Healthcare related Non-cash charges in the news, quick explanation. Total corporate BS.

So if you have read or sen the news lately, you have heard about the companies taking a non-cash charge as a result of the healthcare reform bill.  The way this is worded is to intentionally mislead you into thinking this is a bad thing.  At first glance (or vocalization), it sounds like healthcare is costing these companies revenue.  That's not exactly the case.

For those who want to know what a non-cash charge is, from

A charge off, made by a company against earnings, that does not require an initial outlay of cash.  Non-cash charges are typically against the depreciation, amortization, and depletion accounts on a company's balance sheet. Companies take these charges against earnings due to extraordinary circumstances such as accounting policy changes or significant depreciation of asset's market value. Any sort of charge will usually result in lower earnings in the period when the charge was made. Sometimes also referred to as a write down.
So basically, they are taking a huge upfront expense. Yes, it lowers the earning. It is intentional. Lower earnings means less taxes to pay.  I have a hard time believing the amount of money companies are posting as non-cash charges are nearly as big as they state.  My gut feeling is that these companies are taking full advantage of a new law that has unclear business repercussions.  Please don't feel sorry or worried about these companies. My understanding is that most companies won't feel the effect of health care reform until at least two years down the road.

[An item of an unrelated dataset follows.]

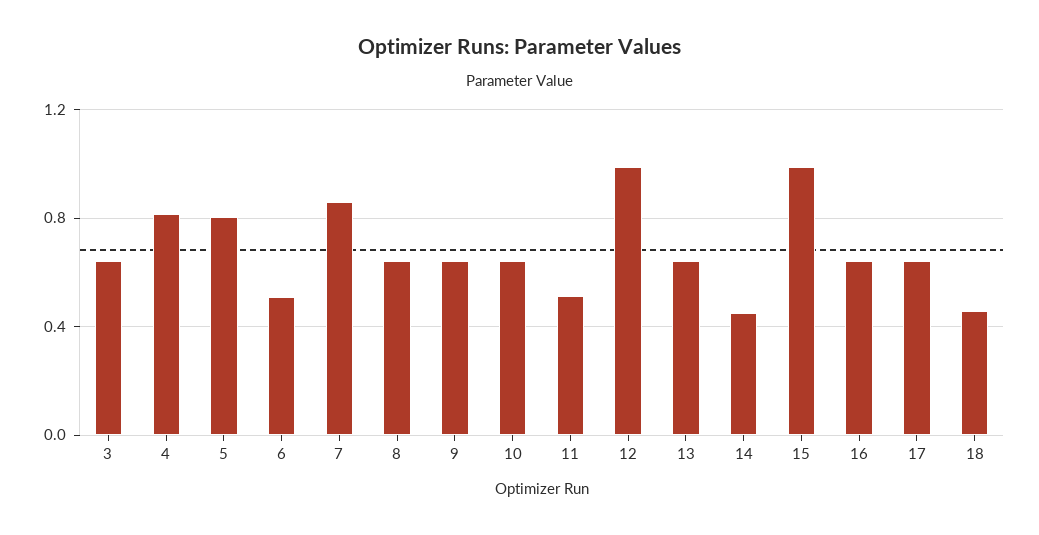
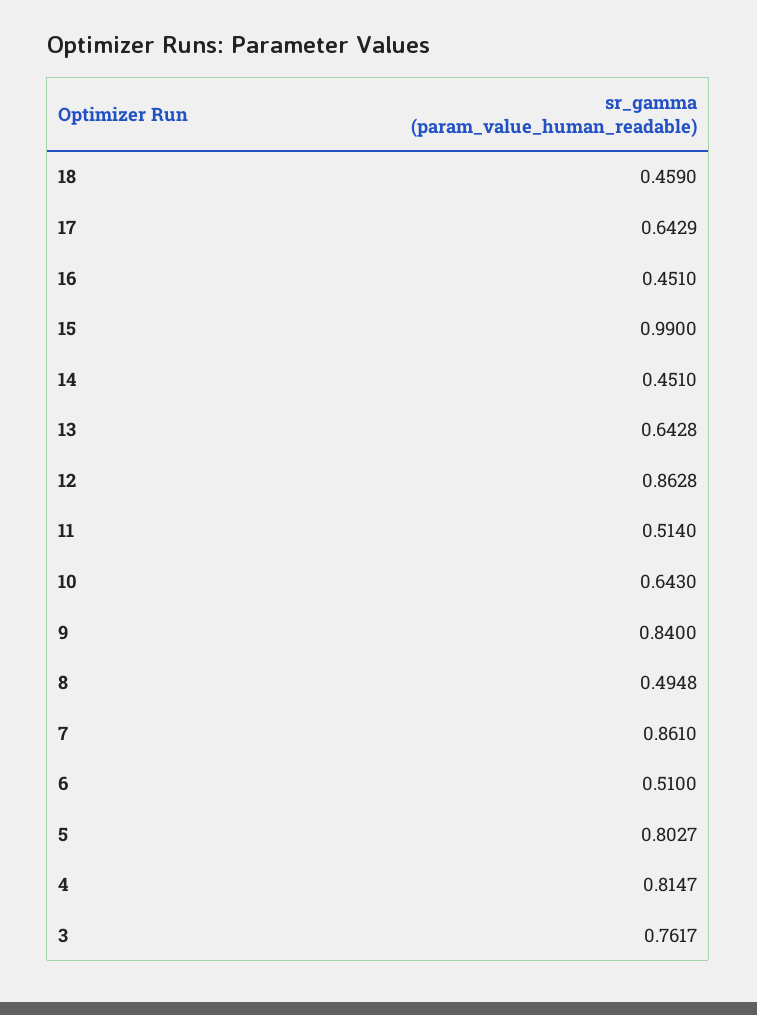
3: 0.65 -> 0.7617
8: 0.65 -> 0.4948
9: 0.65 -> 0.84
12: 1 -> 0.8628
16: 0.65 -> 0.451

Maybe we should worry about companies not smart enough to game the system. As we shouldn't be surprised that big companies don't like to pay taxes.  Even though if they played straight, the extra tax revenue could really help the country.

My basic point here is these non-cash charges are strategic moves by these companies, not indicators that the sky is falling.

FYI, some of the companies the have huge write downs are:
Ingersoll : 41 million
AT&T: 1 Billion
Honeywell: 13 Million
3M: 90 Million 
Boeing: 150 Million
AK Steel: 31 Million

I don't know the corporate tax rate for those companies, but these write downs cost the USA taxes on 1.325 Billion dollars. I'm sure that would've helped more than my measly amount.